* [Treść polecenia]: Zamień "sub-region" na "subregion" w linijkach między tą z "longitude: 11.4236" a tą z "latitude: 51.6431" włącznie i przepisz je, nie zmieniając niczego więcej.

○ ○ ○ ○ ○

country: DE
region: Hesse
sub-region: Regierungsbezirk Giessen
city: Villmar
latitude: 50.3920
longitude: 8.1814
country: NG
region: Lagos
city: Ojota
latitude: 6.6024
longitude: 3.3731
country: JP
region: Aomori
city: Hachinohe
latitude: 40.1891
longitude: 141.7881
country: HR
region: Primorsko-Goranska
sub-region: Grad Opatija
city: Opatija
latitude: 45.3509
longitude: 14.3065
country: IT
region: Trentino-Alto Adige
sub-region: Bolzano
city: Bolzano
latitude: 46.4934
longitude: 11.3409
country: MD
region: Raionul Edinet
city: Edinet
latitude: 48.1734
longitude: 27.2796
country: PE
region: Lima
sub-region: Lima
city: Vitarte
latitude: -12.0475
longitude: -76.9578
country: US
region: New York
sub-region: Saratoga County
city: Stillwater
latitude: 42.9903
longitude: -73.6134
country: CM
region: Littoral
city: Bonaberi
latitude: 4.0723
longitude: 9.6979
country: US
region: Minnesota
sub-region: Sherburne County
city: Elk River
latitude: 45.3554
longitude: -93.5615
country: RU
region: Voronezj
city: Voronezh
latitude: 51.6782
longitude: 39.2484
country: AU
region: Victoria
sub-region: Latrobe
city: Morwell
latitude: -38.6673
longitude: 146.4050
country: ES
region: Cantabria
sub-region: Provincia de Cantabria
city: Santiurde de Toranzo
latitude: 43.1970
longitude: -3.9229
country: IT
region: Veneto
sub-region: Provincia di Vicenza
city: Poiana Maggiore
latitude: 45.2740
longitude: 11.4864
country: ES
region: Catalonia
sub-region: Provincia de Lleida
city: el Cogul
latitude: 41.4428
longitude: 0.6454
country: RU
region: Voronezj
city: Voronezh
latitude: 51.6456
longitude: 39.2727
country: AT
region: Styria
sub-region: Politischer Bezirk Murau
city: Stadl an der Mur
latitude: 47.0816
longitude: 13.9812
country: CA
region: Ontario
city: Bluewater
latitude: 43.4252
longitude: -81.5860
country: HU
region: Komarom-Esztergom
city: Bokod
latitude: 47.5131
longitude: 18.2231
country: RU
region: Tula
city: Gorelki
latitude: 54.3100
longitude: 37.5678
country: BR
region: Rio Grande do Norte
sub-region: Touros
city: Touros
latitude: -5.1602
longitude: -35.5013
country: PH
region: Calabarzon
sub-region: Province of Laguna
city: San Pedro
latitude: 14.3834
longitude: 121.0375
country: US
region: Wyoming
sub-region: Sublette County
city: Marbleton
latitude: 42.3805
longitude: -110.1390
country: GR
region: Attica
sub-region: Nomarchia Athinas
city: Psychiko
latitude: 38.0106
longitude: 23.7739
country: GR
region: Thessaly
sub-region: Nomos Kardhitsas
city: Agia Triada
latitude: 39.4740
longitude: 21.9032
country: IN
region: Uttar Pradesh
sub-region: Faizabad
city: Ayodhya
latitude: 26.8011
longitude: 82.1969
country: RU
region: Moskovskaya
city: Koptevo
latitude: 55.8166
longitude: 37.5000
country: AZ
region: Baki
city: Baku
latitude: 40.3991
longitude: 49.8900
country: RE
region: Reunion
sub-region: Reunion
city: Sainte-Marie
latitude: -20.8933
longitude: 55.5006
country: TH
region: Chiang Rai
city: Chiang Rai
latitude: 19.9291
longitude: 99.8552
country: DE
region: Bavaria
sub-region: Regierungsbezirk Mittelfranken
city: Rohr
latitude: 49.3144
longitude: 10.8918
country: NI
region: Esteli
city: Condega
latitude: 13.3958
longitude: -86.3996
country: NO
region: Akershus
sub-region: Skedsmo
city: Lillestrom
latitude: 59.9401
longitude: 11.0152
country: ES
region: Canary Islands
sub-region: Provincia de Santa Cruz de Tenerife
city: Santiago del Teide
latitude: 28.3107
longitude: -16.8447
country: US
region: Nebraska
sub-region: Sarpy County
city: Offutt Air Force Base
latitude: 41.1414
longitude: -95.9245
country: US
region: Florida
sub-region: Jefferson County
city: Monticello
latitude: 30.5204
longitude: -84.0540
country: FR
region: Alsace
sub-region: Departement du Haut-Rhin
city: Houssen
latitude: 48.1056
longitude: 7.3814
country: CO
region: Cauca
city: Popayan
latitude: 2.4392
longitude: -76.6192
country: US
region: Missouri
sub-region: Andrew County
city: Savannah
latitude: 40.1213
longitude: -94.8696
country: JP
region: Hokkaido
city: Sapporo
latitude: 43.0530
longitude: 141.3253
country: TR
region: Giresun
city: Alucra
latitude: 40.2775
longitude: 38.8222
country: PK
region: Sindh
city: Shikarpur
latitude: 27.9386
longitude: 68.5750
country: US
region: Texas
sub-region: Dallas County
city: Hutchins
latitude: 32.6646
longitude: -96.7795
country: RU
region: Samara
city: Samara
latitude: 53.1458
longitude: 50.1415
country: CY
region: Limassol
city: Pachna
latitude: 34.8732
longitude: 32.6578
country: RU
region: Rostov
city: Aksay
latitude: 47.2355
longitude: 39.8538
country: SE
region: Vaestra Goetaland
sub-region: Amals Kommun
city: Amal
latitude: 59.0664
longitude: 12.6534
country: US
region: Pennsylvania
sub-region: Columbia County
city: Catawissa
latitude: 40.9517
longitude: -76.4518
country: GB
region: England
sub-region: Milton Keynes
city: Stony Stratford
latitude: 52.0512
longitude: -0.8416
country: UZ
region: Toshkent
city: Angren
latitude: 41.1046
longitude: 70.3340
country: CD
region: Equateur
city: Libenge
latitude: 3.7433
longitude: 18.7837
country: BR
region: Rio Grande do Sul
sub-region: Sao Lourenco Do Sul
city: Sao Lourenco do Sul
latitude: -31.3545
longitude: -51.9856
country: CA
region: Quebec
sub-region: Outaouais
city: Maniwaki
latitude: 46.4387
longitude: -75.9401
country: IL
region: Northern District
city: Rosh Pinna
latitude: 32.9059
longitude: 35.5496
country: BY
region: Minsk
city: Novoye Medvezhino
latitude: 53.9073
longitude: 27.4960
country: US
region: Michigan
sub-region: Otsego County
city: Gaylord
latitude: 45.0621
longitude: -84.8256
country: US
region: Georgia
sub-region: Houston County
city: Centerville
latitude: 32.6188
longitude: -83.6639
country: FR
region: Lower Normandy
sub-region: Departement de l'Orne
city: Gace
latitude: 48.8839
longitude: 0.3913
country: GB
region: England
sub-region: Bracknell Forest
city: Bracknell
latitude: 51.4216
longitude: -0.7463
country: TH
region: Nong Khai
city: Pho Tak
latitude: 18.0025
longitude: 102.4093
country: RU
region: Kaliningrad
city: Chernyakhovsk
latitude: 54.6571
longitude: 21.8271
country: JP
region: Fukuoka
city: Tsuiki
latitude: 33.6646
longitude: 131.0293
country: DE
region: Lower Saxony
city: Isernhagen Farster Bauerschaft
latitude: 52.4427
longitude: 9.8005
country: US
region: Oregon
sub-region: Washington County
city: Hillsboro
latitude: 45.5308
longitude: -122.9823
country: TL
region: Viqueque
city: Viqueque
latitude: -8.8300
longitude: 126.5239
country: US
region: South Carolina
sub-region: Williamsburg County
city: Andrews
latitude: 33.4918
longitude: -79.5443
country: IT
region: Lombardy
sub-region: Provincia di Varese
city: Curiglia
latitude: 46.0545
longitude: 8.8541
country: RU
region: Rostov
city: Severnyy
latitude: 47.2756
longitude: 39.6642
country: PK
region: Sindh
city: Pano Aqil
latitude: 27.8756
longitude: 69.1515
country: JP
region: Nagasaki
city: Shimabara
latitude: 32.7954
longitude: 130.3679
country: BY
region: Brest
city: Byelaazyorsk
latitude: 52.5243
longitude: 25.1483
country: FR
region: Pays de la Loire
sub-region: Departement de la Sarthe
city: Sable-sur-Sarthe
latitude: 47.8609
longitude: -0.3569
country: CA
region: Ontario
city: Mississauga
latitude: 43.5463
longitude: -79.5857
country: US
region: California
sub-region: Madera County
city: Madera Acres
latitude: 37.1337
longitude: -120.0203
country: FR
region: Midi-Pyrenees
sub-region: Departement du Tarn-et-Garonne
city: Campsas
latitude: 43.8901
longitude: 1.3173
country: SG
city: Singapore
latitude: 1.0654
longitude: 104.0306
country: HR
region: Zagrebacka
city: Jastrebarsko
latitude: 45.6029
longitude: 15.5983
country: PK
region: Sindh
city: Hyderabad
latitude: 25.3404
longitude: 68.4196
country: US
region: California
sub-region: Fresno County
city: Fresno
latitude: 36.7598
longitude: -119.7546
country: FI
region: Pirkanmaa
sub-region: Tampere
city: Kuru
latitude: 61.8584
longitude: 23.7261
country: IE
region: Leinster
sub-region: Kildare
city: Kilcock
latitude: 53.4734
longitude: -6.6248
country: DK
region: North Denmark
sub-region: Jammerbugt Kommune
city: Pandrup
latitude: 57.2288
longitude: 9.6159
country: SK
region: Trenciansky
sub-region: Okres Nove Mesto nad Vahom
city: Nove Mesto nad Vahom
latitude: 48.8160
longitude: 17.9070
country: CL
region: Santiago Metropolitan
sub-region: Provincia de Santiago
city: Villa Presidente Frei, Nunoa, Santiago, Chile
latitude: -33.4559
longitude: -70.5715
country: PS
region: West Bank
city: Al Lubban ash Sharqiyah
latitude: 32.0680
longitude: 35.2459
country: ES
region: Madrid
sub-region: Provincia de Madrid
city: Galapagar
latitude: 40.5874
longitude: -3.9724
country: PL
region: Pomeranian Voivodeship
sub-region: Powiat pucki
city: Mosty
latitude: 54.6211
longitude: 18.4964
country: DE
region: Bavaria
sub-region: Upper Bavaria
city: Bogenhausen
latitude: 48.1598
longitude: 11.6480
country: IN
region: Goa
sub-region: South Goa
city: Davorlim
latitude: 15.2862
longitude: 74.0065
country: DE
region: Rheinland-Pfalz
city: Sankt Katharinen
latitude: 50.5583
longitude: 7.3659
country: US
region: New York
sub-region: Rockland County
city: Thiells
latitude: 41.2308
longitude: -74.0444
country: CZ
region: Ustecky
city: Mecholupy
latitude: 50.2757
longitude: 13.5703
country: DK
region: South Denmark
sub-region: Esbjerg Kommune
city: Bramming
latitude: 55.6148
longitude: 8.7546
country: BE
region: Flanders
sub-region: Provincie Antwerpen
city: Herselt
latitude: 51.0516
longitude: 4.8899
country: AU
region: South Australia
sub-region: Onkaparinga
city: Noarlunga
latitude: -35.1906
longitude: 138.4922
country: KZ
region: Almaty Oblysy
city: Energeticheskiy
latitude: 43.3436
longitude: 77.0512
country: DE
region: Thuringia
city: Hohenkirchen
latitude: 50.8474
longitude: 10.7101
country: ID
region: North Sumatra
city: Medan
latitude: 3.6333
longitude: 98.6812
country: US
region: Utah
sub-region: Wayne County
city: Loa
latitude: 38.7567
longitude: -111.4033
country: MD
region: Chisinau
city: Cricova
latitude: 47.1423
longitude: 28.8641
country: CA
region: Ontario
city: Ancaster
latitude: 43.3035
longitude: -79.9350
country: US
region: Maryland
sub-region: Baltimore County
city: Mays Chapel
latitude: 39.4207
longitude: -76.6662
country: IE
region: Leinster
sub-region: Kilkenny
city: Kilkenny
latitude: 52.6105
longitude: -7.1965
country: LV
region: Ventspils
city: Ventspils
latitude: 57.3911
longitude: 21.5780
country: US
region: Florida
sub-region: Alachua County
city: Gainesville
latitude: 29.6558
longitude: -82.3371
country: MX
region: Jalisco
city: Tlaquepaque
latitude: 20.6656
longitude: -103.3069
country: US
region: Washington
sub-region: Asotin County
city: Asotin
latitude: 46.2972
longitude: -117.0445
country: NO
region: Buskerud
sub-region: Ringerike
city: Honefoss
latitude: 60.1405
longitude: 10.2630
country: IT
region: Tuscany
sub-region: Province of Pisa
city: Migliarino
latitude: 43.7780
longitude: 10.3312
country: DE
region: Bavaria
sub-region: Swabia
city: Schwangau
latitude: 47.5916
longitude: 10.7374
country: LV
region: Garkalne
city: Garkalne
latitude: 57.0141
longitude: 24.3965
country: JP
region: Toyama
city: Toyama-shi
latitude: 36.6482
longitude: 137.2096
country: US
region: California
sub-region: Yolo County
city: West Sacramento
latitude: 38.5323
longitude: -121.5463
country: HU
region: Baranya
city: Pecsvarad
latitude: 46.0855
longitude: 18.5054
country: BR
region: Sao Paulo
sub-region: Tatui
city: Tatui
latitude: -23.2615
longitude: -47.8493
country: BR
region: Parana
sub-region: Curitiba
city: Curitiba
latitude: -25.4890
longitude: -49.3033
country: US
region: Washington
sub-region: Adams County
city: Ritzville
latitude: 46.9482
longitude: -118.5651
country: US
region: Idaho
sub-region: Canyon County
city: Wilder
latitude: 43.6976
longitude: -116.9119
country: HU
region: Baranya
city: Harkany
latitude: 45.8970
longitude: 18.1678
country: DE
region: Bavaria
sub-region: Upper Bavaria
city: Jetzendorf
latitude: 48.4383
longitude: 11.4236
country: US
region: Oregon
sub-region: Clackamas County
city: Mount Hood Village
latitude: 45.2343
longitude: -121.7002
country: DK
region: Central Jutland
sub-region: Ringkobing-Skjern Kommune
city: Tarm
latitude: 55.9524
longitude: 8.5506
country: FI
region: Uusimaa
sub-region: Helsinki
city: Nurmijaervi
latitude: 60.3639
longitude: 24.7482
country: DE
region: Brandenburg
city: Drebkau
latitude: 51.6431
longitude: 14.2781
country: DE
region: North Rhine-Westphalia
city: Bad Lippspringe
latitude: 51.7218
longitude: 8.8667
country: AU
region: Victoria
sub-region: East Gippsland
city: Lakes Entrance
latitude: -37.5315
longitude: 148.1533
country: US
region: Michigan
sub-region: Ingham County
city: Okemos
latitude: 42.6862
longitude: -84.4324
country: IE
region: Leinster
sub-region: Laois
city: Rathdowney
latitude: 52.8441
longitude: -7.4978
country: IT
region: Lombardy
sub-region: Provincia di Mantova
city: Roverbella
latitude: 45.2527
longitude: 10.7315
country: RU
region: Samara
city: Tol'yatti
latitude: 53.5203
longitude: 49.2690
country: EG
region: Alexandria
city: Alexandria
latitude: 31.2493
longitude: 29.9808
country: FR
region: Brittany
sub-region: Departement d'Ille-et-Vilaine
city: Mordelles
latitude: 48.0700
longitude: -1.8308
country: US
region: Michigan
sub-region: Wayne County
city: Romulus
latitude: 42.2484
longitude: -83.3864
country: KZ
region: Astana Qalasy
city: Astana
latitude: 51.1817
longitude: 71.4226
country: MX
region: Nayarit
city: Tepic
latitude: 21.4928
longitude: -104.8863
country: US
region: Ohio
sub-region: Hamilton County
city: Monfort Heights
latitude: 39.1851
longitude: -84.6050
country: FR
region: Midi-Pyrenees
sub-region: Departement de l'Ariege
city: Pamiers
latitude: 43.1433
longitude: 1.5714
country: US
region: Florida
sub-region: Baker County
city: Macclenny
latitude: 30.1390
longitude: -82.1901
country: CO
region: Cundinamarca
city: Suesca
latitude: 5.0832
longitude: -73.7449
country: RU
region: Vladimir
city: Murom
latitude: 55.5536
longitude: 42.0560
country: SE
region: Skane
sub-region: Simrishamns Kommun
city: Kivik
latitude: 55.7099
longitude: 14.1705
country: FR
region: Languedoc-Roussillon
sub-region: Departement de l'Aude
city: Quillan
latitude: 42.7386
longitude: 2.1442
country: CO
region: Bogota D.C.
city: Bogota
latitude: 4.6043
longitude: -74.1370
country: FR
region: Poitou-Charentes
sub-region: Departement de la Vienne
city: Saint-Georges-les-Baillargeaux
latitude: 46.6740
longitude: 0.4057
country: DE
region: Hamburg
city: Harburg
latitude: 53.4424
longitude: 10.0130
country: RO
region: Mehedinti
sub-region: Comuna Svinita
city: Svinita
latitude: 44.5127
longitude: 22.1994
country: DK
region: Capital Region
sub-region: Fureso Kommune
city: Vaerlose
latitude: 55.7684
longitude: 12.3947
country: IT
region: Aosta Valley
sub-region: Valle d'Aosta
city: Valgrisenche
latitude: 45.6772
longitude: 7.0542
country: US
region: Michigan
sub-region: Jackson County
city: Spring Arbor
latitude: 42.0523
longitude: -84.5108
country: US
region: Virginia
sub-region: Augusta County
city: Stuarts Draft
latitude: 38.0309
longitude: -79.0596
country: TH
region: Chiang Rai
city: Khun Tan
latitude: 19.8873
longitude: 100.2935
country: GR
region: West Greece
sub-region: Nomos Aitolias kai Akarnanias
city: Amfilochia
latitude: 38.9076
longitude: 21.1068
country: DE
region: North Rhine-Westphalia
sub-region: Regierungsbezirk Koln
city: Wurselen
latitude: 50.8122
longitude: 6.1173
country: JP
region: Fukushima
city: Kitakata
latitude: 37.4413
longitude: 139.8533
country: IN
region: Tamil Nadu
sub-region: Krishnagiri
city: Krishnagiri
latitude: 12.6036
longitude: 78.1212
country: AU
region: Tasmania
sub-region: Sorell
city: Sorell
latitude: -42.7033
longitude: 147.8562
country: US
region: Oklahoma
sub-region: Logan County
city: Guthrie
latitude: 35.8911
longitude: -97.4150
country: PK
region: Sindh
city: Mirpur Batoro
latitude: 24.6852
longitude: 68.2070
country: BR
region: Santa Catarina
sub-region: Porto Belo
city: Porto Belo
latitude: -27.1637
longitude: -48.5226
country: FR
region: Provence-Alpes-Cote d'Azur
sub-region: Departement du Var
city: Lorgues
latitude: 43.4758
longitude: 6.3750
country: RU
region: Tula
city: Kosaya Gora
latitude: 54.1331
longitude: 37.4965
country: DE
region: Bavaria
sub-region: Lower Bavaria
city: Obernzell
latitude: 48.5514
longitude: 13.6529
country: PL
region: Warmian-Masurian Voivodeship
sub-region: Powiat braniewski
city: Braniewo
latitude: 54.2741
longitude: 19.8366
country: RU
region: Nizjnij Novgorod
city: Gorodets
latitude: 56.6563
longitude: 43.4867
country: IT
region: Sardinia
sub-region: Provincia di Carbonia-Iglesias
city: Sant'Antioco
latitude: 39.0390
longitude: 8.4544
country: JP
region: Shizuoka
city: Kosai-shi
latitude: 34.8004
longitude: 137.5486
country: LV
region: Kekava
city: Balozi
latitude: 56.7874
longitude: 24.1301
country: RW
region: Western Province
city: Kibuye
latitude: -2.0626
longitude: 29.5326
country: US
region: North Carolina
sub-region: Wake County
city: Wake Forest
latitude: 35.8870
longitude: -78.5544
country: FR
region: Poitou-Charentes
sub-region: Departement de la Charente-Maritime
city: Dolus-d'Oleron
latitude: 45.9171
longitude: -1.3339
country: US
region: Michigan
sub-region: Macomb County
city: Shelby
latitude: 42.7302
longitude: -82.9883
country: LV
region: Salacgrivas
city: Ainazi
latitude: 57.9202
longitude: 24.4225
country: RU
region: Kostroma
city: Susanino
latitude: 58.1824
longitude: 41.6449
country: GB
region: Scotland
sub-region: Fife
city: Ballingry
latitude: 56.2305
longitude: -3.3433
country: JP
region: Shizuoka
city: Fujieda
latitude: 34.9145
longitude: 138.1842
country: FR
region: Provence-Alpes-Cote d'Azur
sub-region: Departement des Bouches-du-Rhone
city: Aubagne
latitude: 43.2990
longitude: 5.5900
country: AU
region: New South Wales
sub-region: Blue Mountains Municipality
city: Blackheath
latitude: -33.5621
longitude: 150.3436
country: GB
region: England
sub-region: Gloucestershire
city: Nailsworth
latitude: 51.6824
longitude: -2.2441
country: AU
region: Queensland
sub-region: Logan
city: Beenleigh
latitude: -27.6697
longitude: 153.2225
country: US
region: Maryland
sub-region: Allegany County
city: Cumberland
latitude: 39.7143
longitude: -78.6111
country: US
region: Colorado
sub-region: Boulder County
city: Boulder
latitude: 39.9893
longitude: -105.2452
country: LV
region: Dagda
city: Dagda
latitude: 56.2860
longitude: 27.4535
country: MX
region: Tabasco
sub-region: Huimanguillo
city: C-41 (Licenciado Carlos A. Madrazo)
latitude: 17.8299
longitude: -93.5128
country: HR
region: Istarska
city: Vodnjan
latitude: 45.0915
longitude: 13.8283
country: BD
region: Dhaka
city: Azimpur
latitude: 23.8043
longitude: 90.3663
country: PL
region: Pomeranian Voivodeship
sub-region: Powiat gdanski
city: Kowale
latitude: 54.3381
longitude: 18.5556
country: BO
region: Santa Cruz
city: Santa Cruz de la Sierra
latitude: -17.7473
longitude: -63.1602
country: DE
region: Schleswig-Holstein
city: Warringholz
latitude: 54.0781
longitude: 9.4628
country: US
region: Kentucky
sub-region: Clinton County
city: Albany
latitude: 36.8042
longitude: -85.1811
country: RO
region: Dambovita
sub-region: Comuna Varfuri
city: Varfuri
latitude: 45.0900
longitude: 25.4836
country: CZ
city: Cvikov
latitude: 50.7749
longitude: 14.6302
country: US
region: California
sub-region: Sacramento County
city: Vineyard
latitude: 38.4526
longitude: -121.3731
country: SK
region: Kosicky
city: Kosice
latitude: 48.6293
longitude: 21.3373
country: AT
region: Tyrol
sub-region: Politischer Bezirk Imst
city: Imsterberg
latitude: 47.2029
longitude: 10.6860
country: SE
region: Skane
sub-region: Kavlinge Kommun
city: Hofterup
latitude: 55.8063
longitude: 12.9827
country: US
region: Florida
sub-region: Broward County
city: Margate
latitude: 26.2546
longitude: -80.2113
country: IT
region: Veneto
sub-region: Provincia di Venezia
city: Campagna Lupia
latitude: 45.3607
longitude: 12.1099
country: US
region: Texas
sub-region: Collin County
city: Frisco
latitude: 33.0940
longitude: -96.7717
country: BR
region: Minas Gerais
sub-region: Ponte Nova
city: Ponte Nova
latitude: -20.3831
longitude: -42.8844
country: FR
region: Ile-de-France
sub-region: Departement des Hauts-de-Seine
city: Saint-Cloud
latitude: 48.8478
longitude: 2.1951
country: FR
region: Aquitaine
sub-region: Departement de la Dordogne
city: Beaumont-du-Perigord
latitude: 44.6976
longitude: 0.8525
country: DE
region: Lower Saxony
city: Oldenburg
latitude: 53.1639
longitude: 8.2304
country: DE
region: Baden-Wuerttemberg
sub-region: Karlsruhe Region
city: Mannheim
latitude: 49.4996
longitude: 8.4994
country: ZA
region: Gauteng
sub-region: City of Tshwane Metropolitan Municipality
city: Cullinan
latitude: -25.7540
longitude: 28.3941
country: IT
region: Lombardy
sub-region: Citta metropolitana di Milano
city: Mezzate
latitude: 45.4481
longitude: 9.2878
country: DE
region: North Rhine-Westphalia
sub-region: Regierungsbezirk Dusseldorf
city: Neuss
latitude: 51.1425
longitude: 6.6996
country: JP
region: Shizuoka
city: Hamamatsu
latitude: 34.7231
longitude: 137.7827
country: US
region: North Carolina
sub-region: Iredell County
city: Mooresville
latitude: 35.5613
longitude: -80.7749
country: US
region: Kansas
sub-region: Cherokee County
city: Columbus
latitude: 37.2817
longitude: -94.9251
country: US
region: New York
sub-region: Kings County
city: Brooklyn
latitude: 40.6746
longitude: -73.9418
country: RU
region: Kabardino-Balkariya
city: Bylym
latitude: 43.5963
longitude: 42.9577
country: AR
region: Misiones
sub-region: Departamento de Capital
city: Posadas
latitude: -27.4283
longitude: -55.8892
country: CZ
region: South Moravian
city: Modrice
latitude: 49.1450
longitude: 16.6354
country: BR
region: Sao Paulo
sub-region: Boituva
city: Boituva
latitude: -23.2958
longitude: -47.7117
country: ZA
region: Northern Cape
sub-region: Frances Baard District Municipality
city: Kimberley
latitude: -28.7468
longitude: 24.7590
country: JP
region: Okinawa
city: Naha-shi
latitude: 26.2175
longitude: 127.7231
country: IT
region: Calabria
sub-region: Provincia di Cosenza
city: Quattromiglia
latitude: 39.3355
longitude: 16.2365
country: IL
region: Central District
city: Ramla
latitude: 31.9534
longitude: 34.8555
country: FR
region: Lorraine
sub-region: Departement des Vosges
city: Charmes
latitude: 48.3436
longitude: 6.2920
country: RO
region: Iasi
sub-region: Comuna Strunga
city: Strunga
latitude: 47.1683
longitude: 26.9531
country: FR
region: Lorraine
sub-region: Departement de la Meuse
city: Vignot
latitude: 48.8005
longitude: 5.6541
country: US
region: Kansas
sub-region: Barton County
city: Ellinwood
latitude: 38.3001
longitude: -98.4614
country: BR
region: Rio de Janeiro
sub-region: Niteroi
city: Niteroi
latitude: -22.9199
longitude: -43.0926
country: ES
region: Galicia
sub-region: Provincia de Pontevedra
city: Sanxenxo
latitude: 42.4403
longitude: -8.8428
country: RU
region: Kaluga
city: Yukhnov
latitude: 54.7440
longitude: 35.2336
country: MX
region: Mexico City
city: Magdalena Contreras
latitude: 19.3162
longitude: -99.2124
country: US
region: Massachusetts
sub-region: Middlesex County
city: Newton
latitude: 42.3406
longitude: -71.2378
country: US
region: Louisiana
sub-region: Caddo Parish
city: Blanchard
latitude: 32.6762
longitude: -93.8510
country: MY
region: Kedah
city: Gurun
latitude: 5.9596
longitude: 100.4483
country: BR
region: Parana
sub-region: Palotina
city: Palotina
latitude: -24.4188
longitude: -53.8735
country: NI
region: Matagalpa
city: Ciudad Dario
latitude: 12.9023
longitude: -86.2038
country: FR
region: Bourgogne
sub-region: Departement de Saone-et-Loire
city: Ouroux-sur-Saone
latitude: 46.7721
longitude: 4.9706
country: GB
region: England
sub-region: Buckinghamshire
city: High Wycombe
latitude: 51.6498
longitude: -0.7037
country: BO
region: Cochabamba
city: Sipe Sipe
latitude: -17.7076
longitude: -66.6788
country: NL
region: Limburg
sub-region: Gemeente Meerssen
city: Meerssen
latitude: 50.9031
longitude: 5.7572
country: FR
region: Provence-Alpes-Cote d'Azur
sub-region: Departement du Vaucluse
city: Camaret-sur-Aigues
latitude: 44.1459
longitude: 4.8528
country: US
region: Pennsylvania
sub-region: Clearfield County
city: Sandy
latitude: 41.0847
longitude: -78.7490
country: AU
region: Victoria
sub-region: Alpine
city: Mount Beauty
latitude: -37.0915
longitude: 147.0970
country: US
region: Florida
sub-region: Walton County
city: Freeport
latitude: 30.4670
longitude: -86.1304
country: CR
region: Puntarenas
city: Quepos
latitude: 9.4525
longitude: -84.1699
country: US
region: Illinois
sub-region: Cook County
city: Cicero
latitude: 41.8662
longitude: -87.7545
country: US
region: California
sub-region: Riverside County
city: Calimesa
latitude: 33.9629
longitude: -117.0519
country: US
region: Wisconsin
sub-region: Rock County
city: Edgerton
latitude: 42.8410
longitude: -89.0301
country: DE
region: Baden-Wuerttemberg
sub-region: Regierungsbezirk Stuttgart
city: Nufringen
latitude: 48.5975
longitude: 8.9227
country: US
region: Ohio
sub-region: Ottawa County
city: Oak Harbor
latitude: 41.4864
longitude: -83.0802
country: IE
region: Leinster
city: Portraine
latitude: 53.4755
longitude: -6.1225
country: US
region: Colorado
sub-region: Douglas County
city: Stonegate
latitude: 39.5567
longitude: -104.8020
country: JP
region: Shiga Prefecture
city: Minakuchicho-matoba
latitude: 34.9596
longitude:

○ ○ ○ ○ ○

* [Wynik]:
longitude: 11.4236
country: US
region: Oregon
subregion: Clackamas County
city: Mount Hood Village
latitude: 45.2343
longitude: -121.7002
country: DK
region: Central Jutland
subregion: Ringkobing-Skjern Kommune
city: Tarm
latitude: 55.9524
longitude: 8.5506
country: FI
region: Uusimaa
subregion: Helsinki
city: Nurmijaervi
latitude: 60.3639
longitude: 24.7482
country: DE
region: Brandenburg
city: Drebkau
latitude: 51.6431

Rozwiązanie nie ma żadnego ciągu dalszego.